Thanks for the input. I will give foldByKey a shot.
The way I am doing is, data is partitioned hourly. So I am computing
distinct values hourly. Then I use unionRDD to merge them and compute
distinct on the overall data.
> Is there a way to know which key,value pair is resulting in the OOM ?
> Is there a way to set parallelism in the map stage so that, each worker
will process one key at time. ?
I didn't realise countApproxDistinctByKey is using hyperloglogplus. This
should be interesting.
Vivek
On Sat, Jun 14, 2014 at 11:37 PM, Sean Owen <sowen@cloudera.com> wrote:
> Grouping by key is always problematic since a key might have a huge number
> of values. You can do a little better than grouping *all* values and *then*
> finding distinct values by using foldByKey, putting values into a Set.

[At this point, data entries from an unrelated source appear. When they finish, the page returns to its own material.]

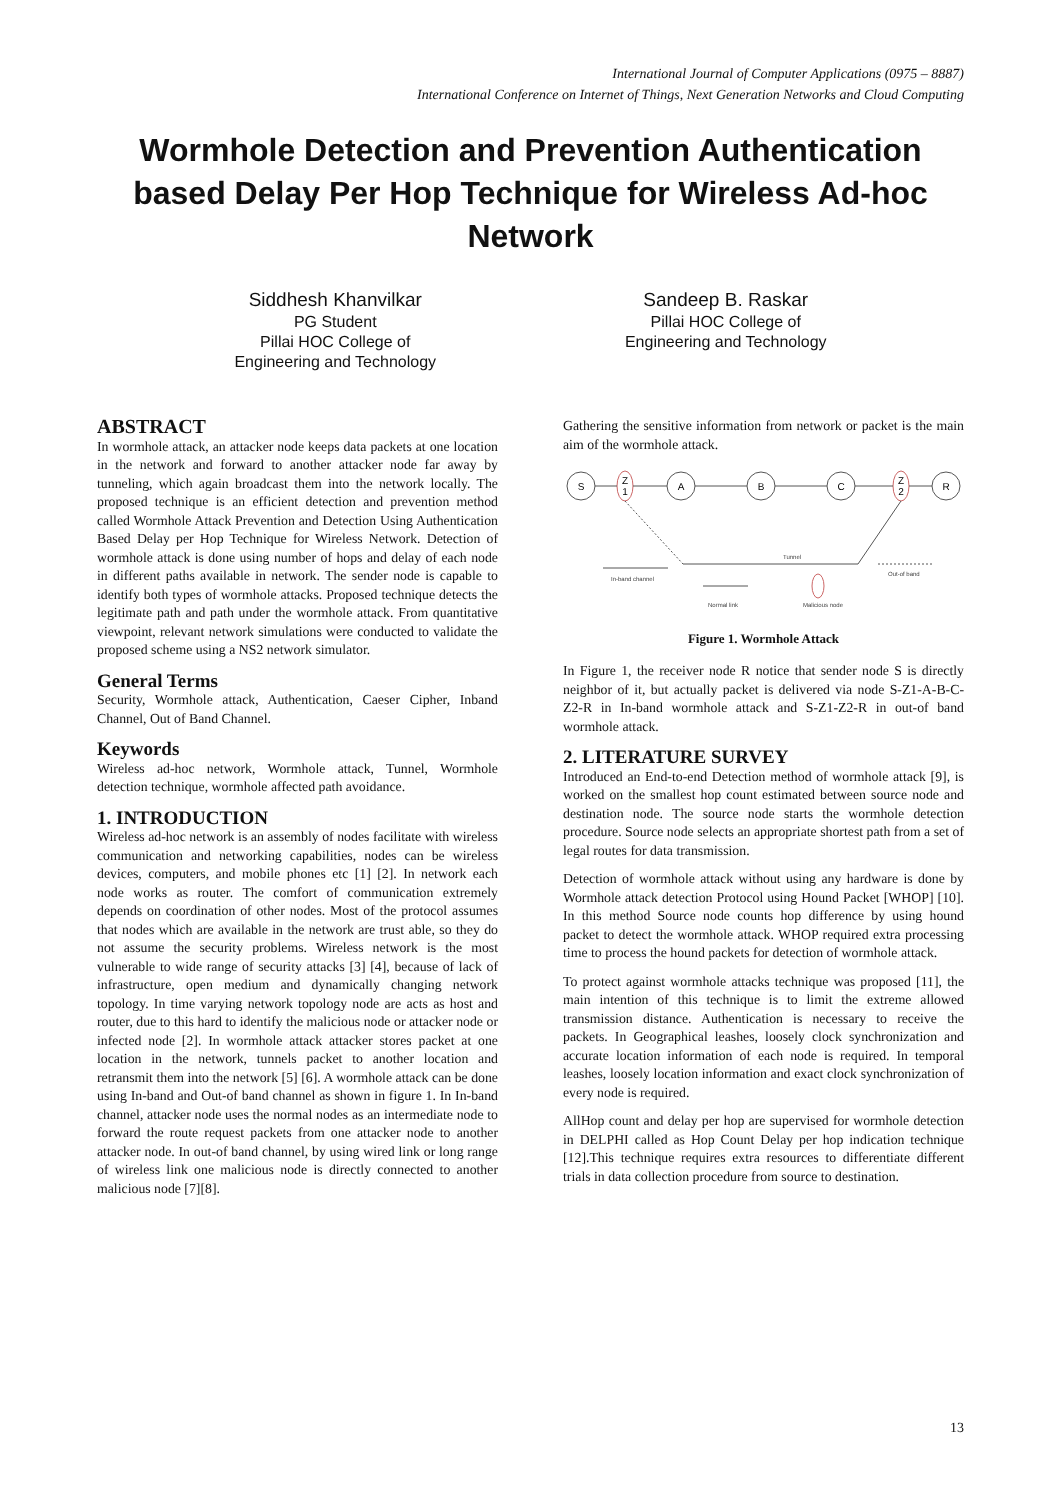International Journal of Computer Applications (0975 – 8887)
International Conference on Internet of Things, Next Generation Networks and Cloud Computing
Wormhole Detection and Prevention Authentication based Delay Per Hop Technique for Wireless Ad-hoc Network
Siddhesh Khanvilkar
PG Student
Pillai HOC College of
Engineering and Technology
Sandeep B. Raskar
Pillai HOC College of
Engineering and Technology
ABSTRACT
In wormhole attack, an attacker node keeps data packets at one location in the network and forward to another attacker node far away by tunneling, which again broadcast them into the network locally. The proposed technique is an efficient detection and prevention method called Wormhole Attack Prevention and Detection Using Authentication Based Delay per Hop Technique for Wireless Network. Detection of wormhole attack is done using number of hops and delay of each node in different paths available in network. The sender node is capable to identify both types of wormhole attacks. Proposed technique detects the legitimate path and path under the wormhole attack. From quantitative viewpoint, relevant network simulations were conducted to validate the proposed scheme using a NS2 network simulator.
General Terms
Security, Wormhole attack, Authentication, Caeser Cipher, Inband Channel, Out of Band Channel.
Keywords
Wireless ad-hoc network, Wormhole attack, Tunnel, Wormhole detection technique, wormhole affected path avoidance.
1. INTRODUCTION
Wireless ad-hoc network is an assembly of nodes facilitate with wireless communication and networking capabilities, nodes can be wireless devices, computers, and mobile phones etc [1] [2]. In network each node works as router. The comfort of communication extremely depends on coordination of other nodes. Most of the protocol assumes that nodes which are available in the network are trust able, so they do not assume the security problems. Wireless network is the most vulnerable to wide range of security attacks [3] [4], because of lack of infrastructure, open medium and dynamically changing network topology. In time varying network topology node are acts as host and router, due to this hard to identify the malicious node or attacker node or infected node [2]. In wormhole attack attacker stores packet at one location in the network, tunnels packet to another location and retransmit them into the network [5] [6]. A wormhole attack can be done using In-band and Out-of band channel as shown in figure 1. In In-band channel, attacker node uses the normal nodes as an intermediate node to forward the route request packets from one attacker node to another attacker node. In out-of band channel, by using wired link or long range of wireless link one malicious node is directly connected to another malicious node [7][8].
Gathering the sensitive information from network or packet is the main aim of the wormhole attack.
S
Z
1
A
B
C
Z
2
R
Tunnel
In-band channel
Out-of band
Normal link
Malicious node
Figure 1. Wormhole Attack
In Figure 1, the receiver node R notice that sender node S is directly neighbor of it, but actually packet is delivered via node S-Z1-A-B-C-Z2-R in In-band wormhole attack and S-Z1-Z2-R in out-of band wormhole attack.
2. LITERATURE SURVEY
Introduced an End-to-end Detection method of wormhole attack [9], is worked on the smallest hop count estimated between source node and destination node. The source node starts the wormhole detection procedure. Source node selects an appropriate shortest path from a set of legal routes for data transmission.
Detection of wormhole attack without using any hardware is done by Wormhole attack detection Protocol using Hound Packet [WHOP] [10]. In this method Source node counts hop difference by using hound packet to detect the wormhole attack. WHOP required extra processing time to process the hound packets for detection of wormhole attack.
To protect against wormhole attacks technique was proposed [11], the main intention of this technique is to limit the extreme allowed transmission distance. Authentication is necessary to receive the packets. In Geographical leashes, loosely clock synchronization and accurate location information of each node is required. In temporal leashes, loosely location information and exact clock synchronization of every node is required.
AllHop count and delay per hop are supervised for wormhole detection in DELPHI called as Hop Count Delay per hop indication technique [12].This technique requires extra resources to differentiate different trials in data collection procedure from source to destination.
13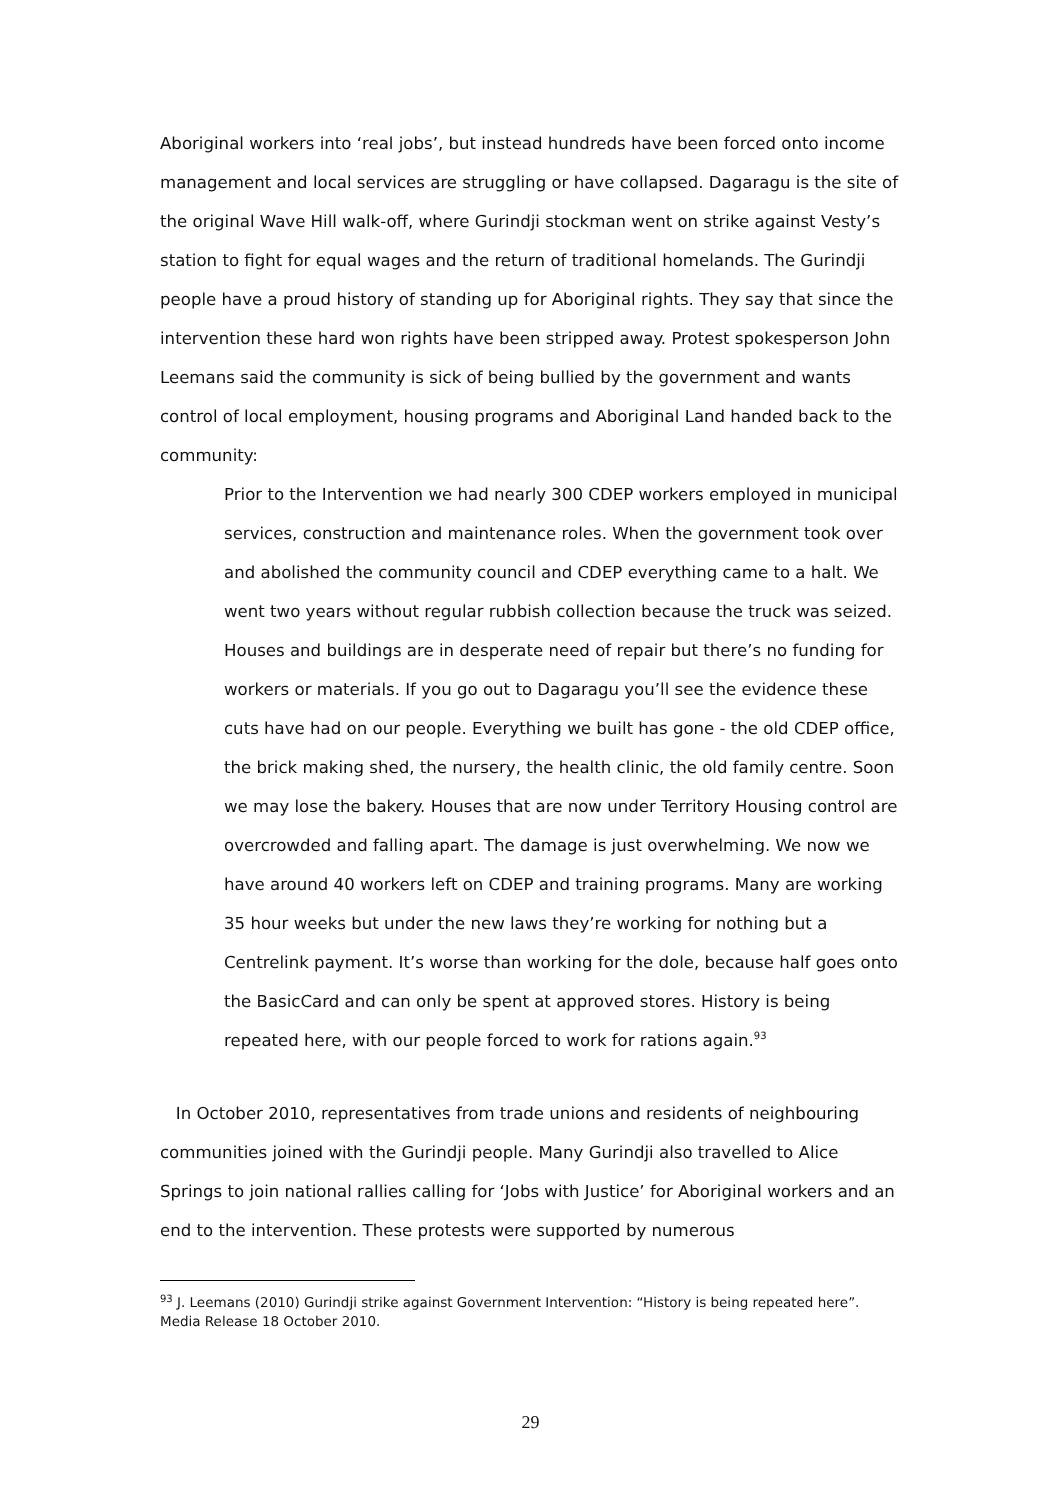Aboriginal workers into ‘real jobs’, but instead hundreds have been forced onto income management and local services are struggling or have collapsed. Dagaragu is the site of the original Wave Hill walk-off, where Gurindji stockman went on strike against Vesty’s station to fight for equal wages and the return of traditional homelands. The Gurindji people have a proud history of standing up for Aboriginal rights. They say that since the intervention these hard won rights have been stripped away. Protest spokesperson John Leemans said the community is sick of being bullied by the government and wants control of local employment, housing programs and Aboriginal Land handed back to the community:
Prior to the Intervention we had nearly 300 CDEP workers employed in municipal services, construction and maintenance roles. When the government took over and abolished the community council and CDEP everything came to a halt. We went two years without regular rubbish collection because the truck was seized. Houses and buildings are in desperate need of repair but there’s no funding for workers or materials. If you go out to Dagaragu you’ll see the evidence these cuts have had on our people. Everything we built has gone - the old CDEP office, the brick making shed, the nursery, the health clinic, the old family centre. Soon we may lose the bakery. Houses that are now under Territory Housing control are overcrowded and falling apart. The damage is just overwhelming. We now we have around 40 workers left on CDEP and training programs. Many are working 35 hour weeks but under the new laws they’re working for nothing but a Centrelink payment. It’s worse than working for the dole, because half goes onto the BasicCard and can only be spent at approved stores. History is being repeated here, with our people forced to work for rations again.<sup>93</sup>
In October 2010, representatives from trade unions and residents of neighbouring communities joined with the Gurindji people. Many Gurindji also travelled to Alice Springs to join national rallies calling for ‘Jobs with Justice’ for Aboriginal workers and an end to the intervention. These protests were supported by numerous
<sup>93</sup> J. Leemans (2010) Gurindji strike against Government Intervention: “History is being repeated here”. Media Release 18 October 2010.
29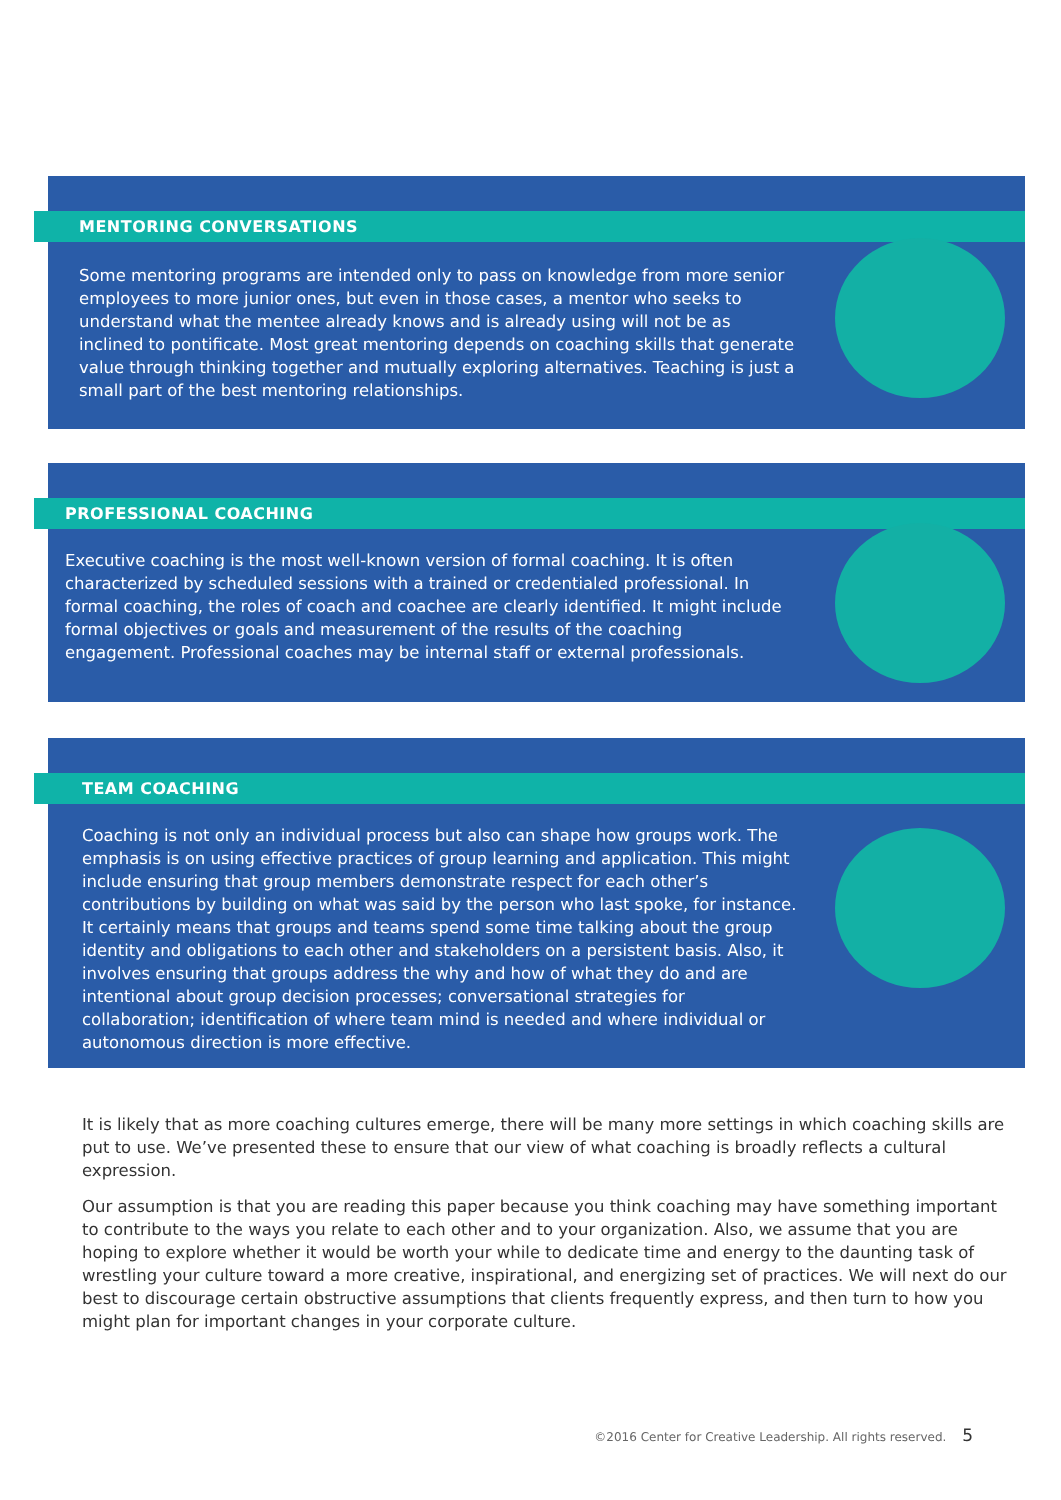MENTORING CONVERSATIONS
Some mentoring programs are intended only to pass on knowledge from more senior employees to more junior ones, but even in those cases, a mentor who seeks to understand what the mentee already knows and is already using will not be as inclined to pontificate. Most great mentoring depends on coaching skills that generate value through thinking together and mutually exploring alternatives. Teaching is just a small part of the best mentoring relationships.
PROFESSIONAL COACHING
Executive coaching is the most well-known version of formal coaching. It is often characterized by scheduled sessions with a trained or credentialed professional. In formal coaching, the roles of coach and coachee are clearly identified. It might include formal objectives or goals and measurement of the results of the coaching engagement. Professional coaches may be internal staff or external professionals.
TEAM COACHING
Coaching is not only an individual process but also can shape how groups work. The emphasis is on using effective practices of group learning and application. This might include ensuring that group members demonstrate respect for each other’s contributions by building on what was said by the person who last spoke, for instance. It certainly means that groups and teams spend some time talking about the group identity and obligations to each other and stakeholders on a persistent basis. Also, it involves ensuring that groups address the why and how of what they do and are intentional about group decision processes; conversational strategies for collaboration; identification of where team mind is needed and where individual or autonomous direction is more effective.
It is likely that as more coaching cultures emerge, there will be many more settings in which coaching skills are put to use. We’ve presented these to ensure that our view of what coaching is broadly reflects a cultural expression.
Our assumption is that you are reading this paper because you think coaching may have something important to contribute to the ways you relate to each other and to your organization. Also, we assume that you are hoping to explore whether it would be worth your while to dedicate time and energy to the daunting task of wrestling your culture toward a more creative, inspirational, and energizing set of practices. We will next do our best to discourage certain obstructive assumptions that clients frequently express, and then turn to how you might plan for important changes in your corporate culture.
©2016 Center for Creative Leadership. All rights reserved. 5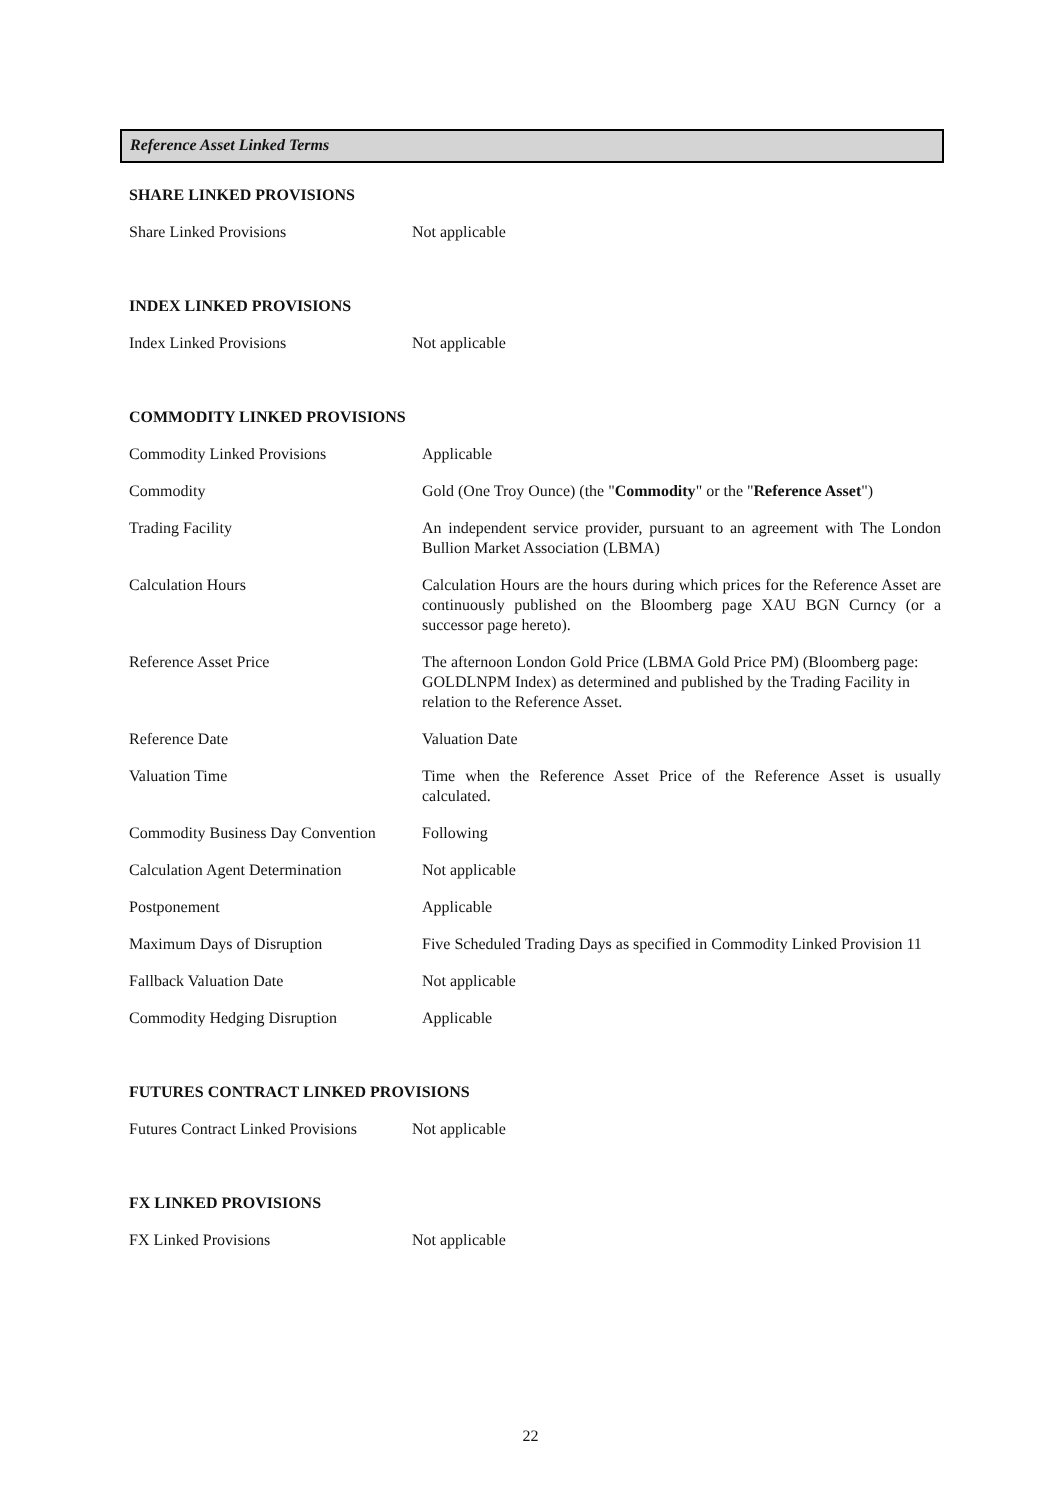Reference Asset Linked Terms
SHARE LINKED PROVISIONS
| Share Linked Provisions | Not applicable |
INDEX LINKED PROVISIONS
| Index Linked Provisions | Not applicable |
COMMODITY LINKED PROVISIONS
| Commodity Linked Provisions | Applicable |
| Commodity | Gold (One Troy Ounce) (the " Commodity " or the " Reference Asset ") |
| Trading Facility | An independent service provider, pursuant to an agreement with The London Bullion Market Association (LBMA) |
| Calculation Hours | Calculation Hours are the hours during which prices for the Reference Asset are continuously published on the Bloomberg page XAU BGN Curncy (or a successor page hereto). |
| Reference Asset Price | The afternoon London Gold Price (LBMA Gold Price PM) (Bloomberg page: GOLDLNPM Index) as determined and published by the Trading Facility in relation to the Reference Asset. |
| Reference Date | Valuation Date |
| Valuation Time | Time when the Reference Asset Price of the Reference Asset is usually calculated. |
| Commodity Business Day Convention | Following |
| Calculation Agent Determination | Not applicable |
| Postponement | Applicable |
| Maximum Days of Disruption | Five Scheduled Trading Days as specified in Commodity Linked Provision 11 |
| Fallback Valuation Date | Not applicable |
| Commodity Hedging Disruption | Applicable |
FUTURES CONTRACT LINKED PROVISIONS
| Futures Contract Linked Provisions | Not applicable |
FX LINKED PROVISIONS
| FX Linked Provisions | Not applicable |
22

At
> least you end up with only distinct values in memory. (You don't need two
> maps either, right?)
>
> If the number of distinct values is still huge for some keys, consider the
> experimental method countApproxDistinctByKey:
> https://github.com/apache/spark/blob/master/core/src/main/scala/org/apache/spark/rdd/PairRDDFunctions.scala#L285
>
> This should be much more performant at the cost of some accuracy.
>
>
> On Sat, Jun 14, 2014 at 1:58 PM, Vivek YS <vivek.ys@gmail.com> wrote:
>
>> Hi,
>> For last couple of days I have been trying hard to get around this
>> problem. Please share any insights on solving this problem.
>>
>> Problem :
>> There is a huge list of (key, value) pairs. I want to transform this to
>> (key, distinct values) and then eventually to (key, distinct values count)
>>
>> On small dataset
>>
>> groupByKey().map( x => (x_1, x._2.distinct)) ...map(x => (x_1,
>> x._2.distinct.count))
>>
>> On large data set I am getting OOM.
>>
>> Is there a way to represent Seq of values from groupByKey as RDD and then
>> perform distinct over it ?
>>
>> Thanks
>> Vivek
>>
>
>